Many plants implement planning and scheduling programs out of some idea that they should simply have such programs. These plants get incredibly frustrated. The crafts and supervisors ask: “Why are we doing this? Why bother with planning and scheduling?” Look: Forget about so-called wrench time and other academic reasons for explaining why a plant should do formal planning and scheduling; there are some simple reasons a plant should do planning and scheduling to help crafts and supervisors.
Most of the frustration seen in reaction to typical planning and scheduling programs comes from plants making their program way too complicated. Even the terms can be problematic: The word “plan” conjures up visions of not encountering any problems on a job because the preparation work has been thorough and complete to the point that any possible problem has been anticipated and can be avoided. The execution itself should be problem-free. The word “schedule” makes one think of a nicely laid-out grid showing hourly assignments to individuals for throughout the next week. Operations and maintenance thus will be able to come together on each job with great efficiency and productivity, and the plant will be in control. Simple, right?
These misguided ideas are overly simplistic and make planning and scheduling way too complicated – and frustrating. On the planning side, no one can be perfect. Telling planners that job execution should be problem-free just leads to everyone complaining about planning. Why would anyone want to be a planner? Add that to the fact that most plants have craftspersons who can work on most jobs fairly successfully without having any plan in place at all.
The crafts ask, “Why do we need planning in the first place?” On the scheduling side, maintenance is not assembly-line or project work. Planned labor estimates have a great variance. They are all over the place. Telling schedulers to set hourly or even daily schedules a week in advance just leads to wasteful meetings every day to revise the weekly schedule. Add that to the fact that most plants have supervisors who generally know what they need to work on. The supervisors ask “Why do we need schedules in the first place?” Not so simple, is it?
A couple of alternative ways of thinking about planning and scheduling can actually make planning and scheduling helpful and reduce frustration. First, accept that no one is perfect and run planning as a Deming Cycle. Planners should be giving head starts and saving feedback to make plans better over the years. There is no way a planner can be as smart as the cumulative wisdom and experience of 20 craftspersons. In addition, consider that many craftspersons keep journals and records of asset information in their lockers. Sometimes, they consult each other to share such data. Planning should formalize this sharing. The crafts should ask, “Why can’t the planner save this information for us?”
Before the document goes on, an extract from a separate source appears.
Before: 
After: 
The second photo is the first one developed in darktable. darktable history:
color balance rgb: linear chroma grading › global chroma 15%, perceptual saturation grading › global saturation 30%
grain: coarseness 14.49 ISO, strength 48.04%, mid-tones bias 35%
Second, accept that labor estimates have a wide variance and run scheduling as backlog research. No one wants to dig through the “black hole” of the maintenance backlog to find those little proactive jobs that people have requested. Supervisors already have a general idea of what they want to work on: the more-visible problem jobs that can be addressed to keep operators happy. But often, many of the less-visible proactive jobs could be grouped together with the visible problem jobs. Scheduling should formalize this “bundling” of work orders for convenience. The scheduler provides a proper subset of the entire backlog that matches the crew availability for the entire next week and lets the supervisor hand out the work as the week unfolds. The supervisors should ask, “Why can’t the scheduler bundle other work together with the jobs we already know we want to do next week?” Simple, right?
A lot of other problems result from trying to make perfect plans and schedules. Plants trying to make perfect plans tend to start questioning whether they need to hire and train qualified craftspersons. These plants also tend to drive crafts away from exercising sound craft judgment and toward blind obedience of imperfect plans. They also kit parts to excess. If a planner doesn’t kit everything needed, doesn’t a craftsperson have to make a trip to the storeroom anyway to get extra parts? If a planner kits extra parts, doesn’t a craftsperson have to make a trip to the storeroom anyway to return extra parts? Doesn’t kitting parts outside of a well-managed storeroom add a risk of losing parts or double-stocking? In addition, the plants trying to make perfect schedules tend to underschedule to have less daily shuffling and achieve better schedule compliance. They try to allow for the inevitability of time variance and reactive work. But underscheduling tends to make crews less productive overall because they haven’t been given enough work.
So, stop with the grand ideas of making perfect plans and schedules. Plants that try to be perfect miss great benefits of planning and scheduling programs. There are some management and company wrench-time calculations and other arguments for proper planning and scheduling, but in the arena of the craftsperson and supervisor, there are other, simple reasons why planning and scheduling should help. Craftspersons benefit from planners who function as craft historians to save and share learned information. Supervisors benefit from schedulers who function as backlog researchers to bundle work orders for convenience. Simple, right? Yes, we should bother with planning and scheduling.